The five measures identified through this research may be useful as indicators of overall care quality related to care transitions involving complex-care patients across different healthcare settings. Further research efforts are called for to explore the applicability and feasibility of using the quality measures to drive quality improvement across the healthcare system.

摘要

背景

目前尚不存在与将复杂护理患者从各种医疗保健环境转移到家庭相关的标准化质量指标集。在这种情况下,使用结构化小组流程来定义涉及医疗保健环境中复杂护理患者的护理过渡的质量指标。

方法

采用基于 RAND 方法的改良 Delphi 共识技术来制定整个护理连续体中护理过渡质量的衡量标准。
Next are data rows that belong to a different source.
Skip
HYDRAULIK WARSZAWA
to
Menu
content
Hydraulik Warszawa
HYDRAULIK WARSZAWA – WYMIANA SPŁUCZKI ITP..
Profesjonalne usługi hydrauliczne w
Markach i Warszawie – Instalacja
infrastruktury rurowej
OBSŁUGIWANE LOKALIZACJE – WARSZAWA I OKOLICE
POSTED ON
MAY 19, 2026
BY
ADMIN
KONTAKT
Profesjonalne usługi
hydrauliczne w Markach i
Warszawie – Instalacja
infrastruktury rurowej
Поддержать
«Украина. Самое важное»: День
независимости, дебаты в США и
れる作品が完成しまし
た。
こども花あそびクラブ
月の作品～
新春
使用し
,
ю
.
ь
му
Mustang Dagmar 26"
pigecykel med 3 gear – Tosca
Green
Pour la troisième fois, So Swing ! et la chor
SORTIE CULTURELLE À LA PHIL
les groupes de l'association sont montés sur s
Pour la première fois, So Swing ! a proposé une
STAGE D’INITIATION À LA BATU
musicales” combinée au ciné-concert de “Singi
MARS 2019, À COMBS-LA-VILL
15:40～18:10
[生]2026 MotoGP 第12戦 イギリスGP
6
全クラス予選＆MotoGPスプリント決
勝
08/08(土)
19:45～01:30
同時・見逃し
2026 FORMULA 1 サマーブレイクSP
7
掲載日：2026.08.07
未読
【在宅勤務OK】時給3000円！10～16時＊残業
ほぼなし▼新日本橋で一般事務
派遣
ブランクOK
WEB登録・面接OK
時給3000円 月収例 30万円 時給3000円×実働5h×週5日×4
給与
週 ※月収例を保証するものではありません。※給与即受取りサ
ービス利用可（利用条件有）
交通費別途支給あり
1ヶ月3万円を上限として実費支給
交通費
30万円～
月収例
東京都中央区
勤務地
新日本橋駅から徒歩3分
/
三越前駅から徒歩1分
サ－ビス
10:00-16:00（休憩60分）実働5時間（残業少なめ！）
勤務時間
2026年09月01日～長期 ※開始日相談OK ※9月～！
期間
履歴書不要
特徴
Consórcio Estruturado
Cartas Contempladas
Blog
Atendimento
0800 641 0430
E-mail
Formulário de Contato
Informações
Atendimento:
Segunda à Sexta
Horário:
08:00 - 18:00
具体阶段包括文献综述、小组成员对每个指标的个人评分(n=11)、面对面的共识会议以及小组成员的最终排名。

结果

文献综述产生了一组最初的 119 项措施。要进入第 1 轮和第 2 轮,需要对每个指标的综合评分>75%。这一分析在第 1 轮产生了 30/119 项措施,在第 2 轮产生了 11/30 项措施。最后一轮评分得出了以下前五项措施:(1)30 天内再入院率,(2)高危患者出院后 7 天内进行初级保健就诊,(3)在入院和出院前完成药物重整,(4)72 小时内再入院率,(5)高危患者出院后到家庭护理就诊的时间。

结论

通过这项研究确定的五项措施可能可作为与不同医疗保健环境中复杂护理患者的护理过渡相关的整体护理质量的指标。需要进一步研究以探索使用这些质量措施来推动整个医疗保健系统质量改进的适用性和可行性。